The route connects several cities and carries large numbers of passengers into their nearest city. Mr Hopwood said short-distance passengers wanted different things from their trains than the longer-distance passengers. The long-term solution was to create a limited stop service, but this could only happen with sufficient infrastructure and rolling stock to enable provision of local services without loss of service frequency for users of the smaller stations. Another option for the future is deployment of bi-mode trains, such as Class 769 Flex units, between Cardiff and Bristol Temple Meads, where the current journey time is a cause of complaint and there are plans for several additional stations. Electric operation between Cardiff Central and Patchway would enable faster acceleration from stations, which Mr Hopwood said would generate a small saving in journey times.

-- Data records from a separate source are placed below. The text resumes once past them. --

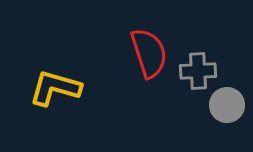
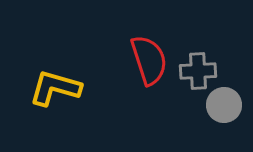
red semicircle: moved 7 px down
gray circle: moved 3 px left
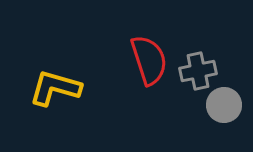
gray cross: rotated 9 degrees counterclockwise
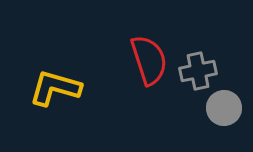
gray circle: moved 3 px down
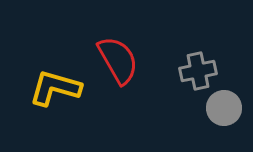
red semicircle: moved 31 px left; rotated 12 degrees counterclockwise
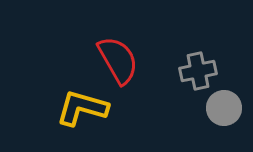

The Welsh Government has commenced a £50 million project to create a park and ride station at Llanwern, with stabling sidings for special event days, and is co-funding the planned Cardiff Parkway station, east of Cardiff Central. Monmouthshire County Council has been promoting a ‘walkway’ station at Magor, west of Severn Tunnel Junction. Mr Hopwood said it was important to consider the impact of any new stations on journey times for existing passengers. While bi-mode operation was a possibility for the future, GWR was not currently planning to use its Class 769s as far west as Bristol. He confirmed that GWR could operate 12-car Class 387 formations from London to Cardiff for weekend events in the Welsh capital that draw large numbers of spectators from England. For major events in Cardiff on weekday evenings, Class 387s could be sent onwards from their Swindon base after the evening peak to help with the surge of passengers requiring homeward transport.